Alliance Defending Freedom attorneys filed a complaint Friday with the Montana superintendent of Public Instruction on behalf of a hearing-impaired preschooler denied disability benefits for tuition payments because her parents chose to enroll her in a Columbus faith-based preschool. The state allows the benefits to be used for tuition at private schools but singles out religious students and parents for exclusion if they attend a faith-based school.
“Parents should be able to choose what’s best for their own children. When the government provides funds to help disabled children at private schools, it cannot favor non-religious schools over religious ones,” said Senior Legal Counsel Jeremy Tedesco, who filed the complaint together with local counsel Matthew Monforton, one of nearly 2,200 allied attorneys with ADF.
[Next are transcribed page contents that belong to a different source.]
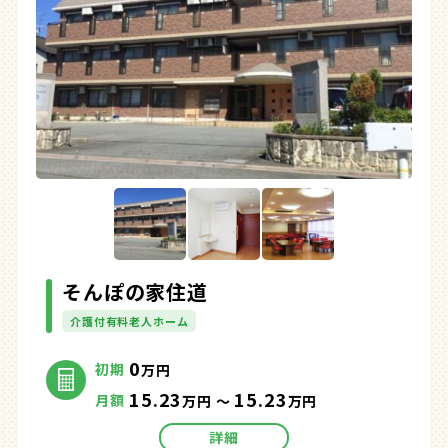
そんぽの家住道
介護付有料老人ホーム
0
初期
万円
15.23
15.23
月額
万円 ～
万円
詳細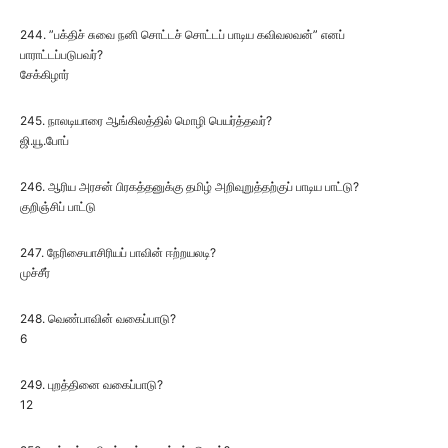
244. ”பக்திச் சுவை நனி சொட்டச் சொட்டப் பாடிய கவிவலவன்” எனப்
பாராட்டப்படுபவர்?
சேக்கிழார்
245. நாலடியாரை ஆங்கிலத்தில் மொழி பெயர்த்தவர்?
ஜி.யூ.போப்
246. ஆரிய அரசன் பிரகத்தனுக்கு தமிழ் அறிவுறுத்தற்குப் பாடிய பாட்டு?
குறிஞ்சிப் பாட்டு
247. நேரிசையாசிரியப் பாவின் ஈற்றயலடி?
முச்சீர்
248. வெண்பாவின் வகைப்பாடு?
6
249. புறத்தினை வகைப்பாடு?
12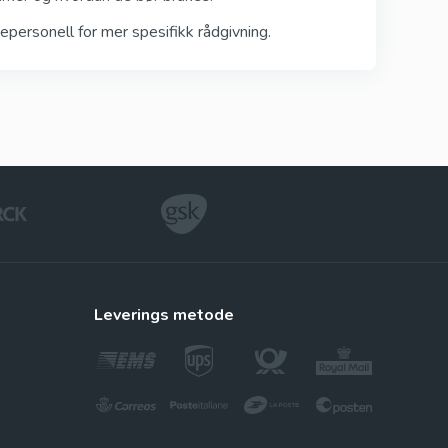
personell for mer spesifikk rådgivning.
leverings metode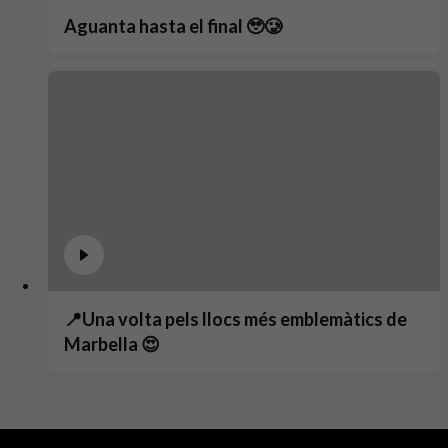
Aguanta hasta el final 🥹🥲
📍Una volta pels llocs més emblemàtics de
Marbella 😍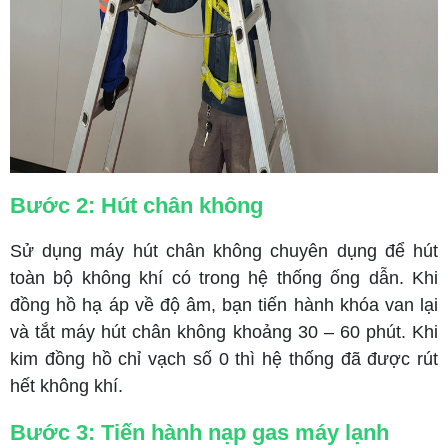
Bước 2: Hút chân không
Sử dụng máy hút chân không chuyên dụng để hút
toàn bộ không khí có trong hệ thống ống dẫn. Khi
đồng hồ hạ áp về độ âm, bạn tiến hành khóa van lại
và tắt máy hút chân không khoảng 30 – 60 phút. Khi
kim đồng hồ chỉ vạch số 0 thì hệ thống đã được rút
hết không khí.
Bước 3: Tiến hành nạp gas máy lạnh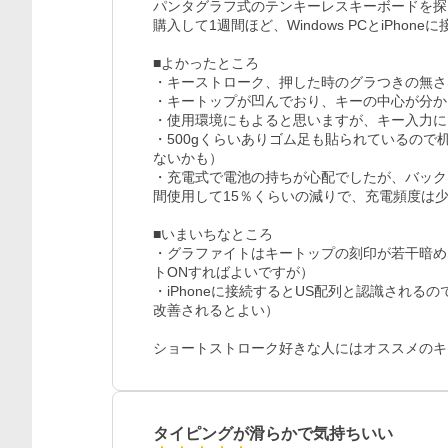
パンタグラフ式のテンキーレスキーボードを探
購入して1週間ほど、Windows PCとiPho
■よかったところ

・キーストローク、押した時のグラつきの無さ
・キートップが凹んでおり、キーの中心が分か
・使用環境にもよると思いますが、キー入力に
・500gくらいありゴム足も貼られているの
ないかも）

・充電式で電池の持ちが心配でしたが、バックライトO
間使用して15％くらいの減りで、充電頻度は少
■いまいちなところ

・グラファイトはキートップの刻印が若干暗め
トONすればよいですが）

・iPhoneに接続するとUS配列と認識され
改善されるとよい）

ショートストローク好きな人にはオススメのキ
タイピングが滑らかで気持ちいい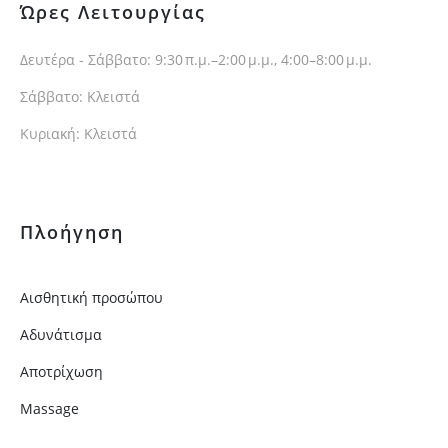
Ώρες Λειτουργίας
Δευτέρα - Σάββατο: 9:30 π.μ.–2:00 μ.μ., 4:00–8:00 μ.μ.
Σάββατο: Κλειστά
Κυριακή: Κλειστά
Πλοήγηση
Αισθητική προσώπου
Αδυνάτισμα
Αποτρίχωση
Massage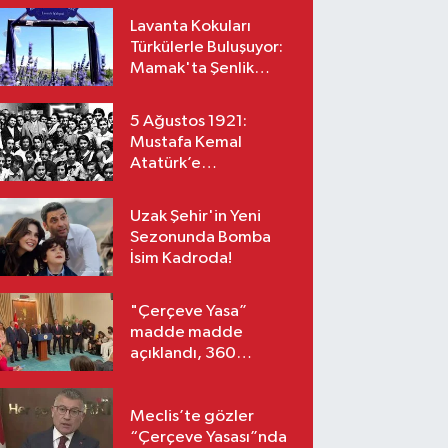
Lavanta Kokuları
Türkülerle Buluşuyor:
Mamak'ta Şenlik
Zamanı
5 Ağustos 1921:
Mustafa Kemal
Atatürk’e
“Başkomutanlık”
Yetkisi Verildi!
Uzak Şehir'in Yeni
Sezonunda Bomba
İsim Kadroda!
"Çerçeve Yasa”
madde madde
açıklandı, 360
milletvekili imzaladı!
Meclis’te gözler
“Çerçeve Yasası”nda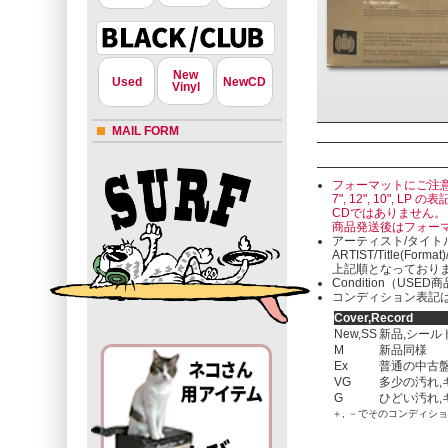
New
Used
NewCD
Vinyl
MAIL FORM
フォーマットにご注
7", 12", 10"
CDではありません。
商品発送後はフォー
アーティスト/タイト
ARTIST/Title(Format
上記順となっており
Condition（U
コンディション表記は
Cover,Record
New,SS
新品,シール
M
新品同様
Ex
普通の中古盤
VG
多少の汚れ,
G
ひどい汚れ,
＋, －でそのコンディシ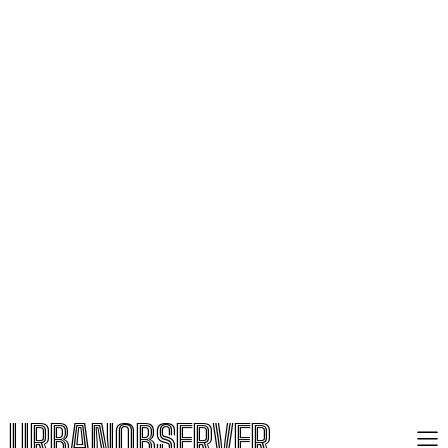
URBANOBSERVER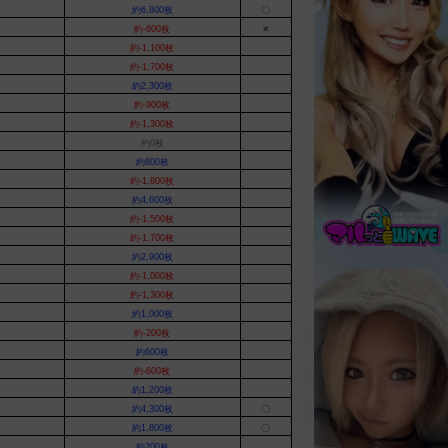
約6,800枚
〇
約-600枚
✕
約-1,100枚
約-1,700枚
約2,300枚
約-900枚
約-1,300枚
約0枚
約800枚
約-1,800枚
約4,600枚
約-1,500枚
約-1,700枚
約2,900枚
約-1,000枚
約-1,300枚
約1,000枚
約-200枚
約600枚
約-600枚
約1,200枚
約4,300枚
〇
約1,800枚
〇
約200枚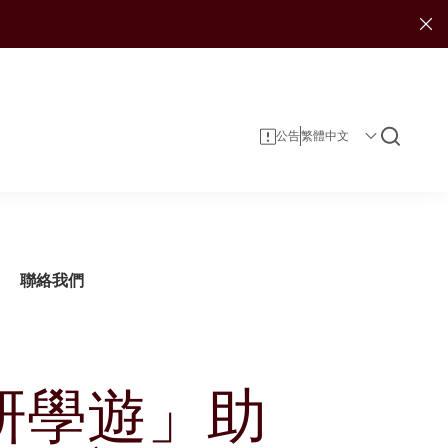
公告
聯絡我們
研學遊」助
企業資料
投資者服務
可持續發展報告
投資
企業管治
投資者日誌
娛樂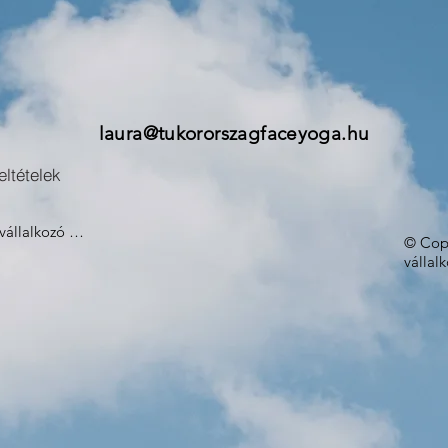
laura@tukororszagfaceyoga.hu
ltételek
állalkozó 

© Copy
 utca 5/b. Magyarország

vállal
na

458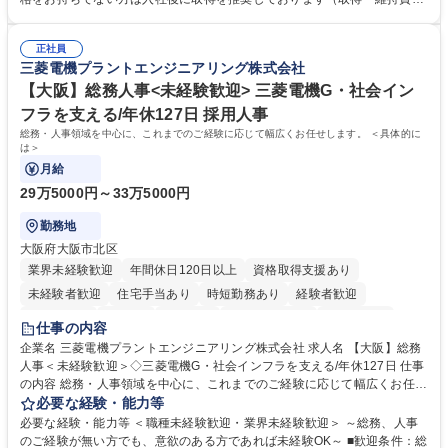
理・各種稟議書、報告書作成業務・各種台帳管理、交際費・会議費支払報
の一部補助あり） 【求める人物像】 ・向学心豊かで、主体的に行動でき
告書作成及び月次管理・部内総務庶務全般 など※※配属先によっては上記
る方。 ・社内外の多様な関係者と協調して業務を進められるコミュニケー
の他に担当頂く業務が発生する場合があります。 募集職種 【営業事務】
正社員
ション力がある方。 ・チャレンジを厭わず、粘り強く業務に取り組める
三菱電機プラントエンジニアリング株式会社
業務職/三井物産グループ/平均残業時間10H/完全週休2日
方。多様な関係者と謙虚に信頼関係を構築でき、期限を意識したスケジュ
ール管理が出来る方。※将来的に他部署（営業部門、コーポレート部門）
【大阪】総務人事<未経験歓迎> 三菱電機G・社会イン
へのジョブローテーションの可能性があります。 学歴・資格 学歴：大学
フラを支える/年休127日 採用人事
院 大学 語学力： 資格：宅地建物取引士
総務・人事領域を中心に、これまでのご経験に応じて幅広くお任せします。 ＜具体的に
は＞
月給
29万5000円～33万5000円
勤務地
大阪府大阪市北区
業界未経験歓迎
年間休日120日以上
資格取得支援あり
未経験者歓迎
住宅手当あり
時短勤務あり
経験者歓迎
退職金あり
在宅OK
賞与あり
完全週休2日制
交通費支給
仕事の内容
駅近5分以内
土日祝休み
服装自由
寮・社宅あり
食事補助あり
企業名 三菱電機プラントエンジニアリング株式会社 求人名 【大阪】総務
人事＜未経験歓迎＞◇三菱電機G・社会インフラを支える/年休127日 仕事
の内容 総務・人事領域を中心に、これまでのご経験に応じて幅広くお任せ
します。 ＜具体的には＞ ・総務/人事労務（給与・社保・勤怠管理など）
必要な経験・能力等
・採用・教育研修 ・福利厚生運用 など ※基本的には事務所勤務ですが、
必要な経験・能力等 ＜職種未経験歓迎・業界未経験歓迎＞ ～総務、人事
採用や教育等の業務内容により、関西圏以外への日帰り・宿泊を伴う国内
のご経験が無い方でも、意欲のある方であれば未経験OK～ ■歓迎条件：総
“Depriving government benefits to students with special needs simply because their parents choose to send them to a faith-based school exhibits precisely the type of hostility toward religion that the First Amendment forbids,” Tedesco said. “The state is hurting disabled children because of its complete misunderstanding of the Establishment Clause.”
In September, a 4-year-old preschooler with hearing and speech impairments began attending the faith-based ABC-123 University in Columbus. Earlier, the state-run Stillwater/Sweet Grass Special Services Cooperative agreed to pay for her schooling three days a week.
Later that month, the cooperative informed the preschooler’s parents that the Office of Public Instruction had revoked the tuition aid due to a newly adopted practice of prohibiting parents from selecting private religious preschools to provide for their children’s special education services. In order for the child to continue receiving special education tuition assistance, she would have to be moved to a non-religious private preschool, the agency said.
According to the due process complaint filed with Superintendent of Public Instruction Denise Juneau, “the United States Supreme Court has explained that the Establishment Clause does not bar public funds becoming available to religious schools as a result of the private choices of individual parents.”
Moreover, “preventing the parents of children with special educational needs from independently enrolling their children at a private religious preschool, as opposed to a nonreligious one, also fosters a pervasive state bias or hostility to religion.”
“The state must distribute special education funds in a manner that complies with the First Amendment and doesn’t favor certain views over others,” added Tedesco. “The Office of Public Instruction needs to provide these benefits to all students, regardless of whether their parents choose to send them to a religious or non-religious school.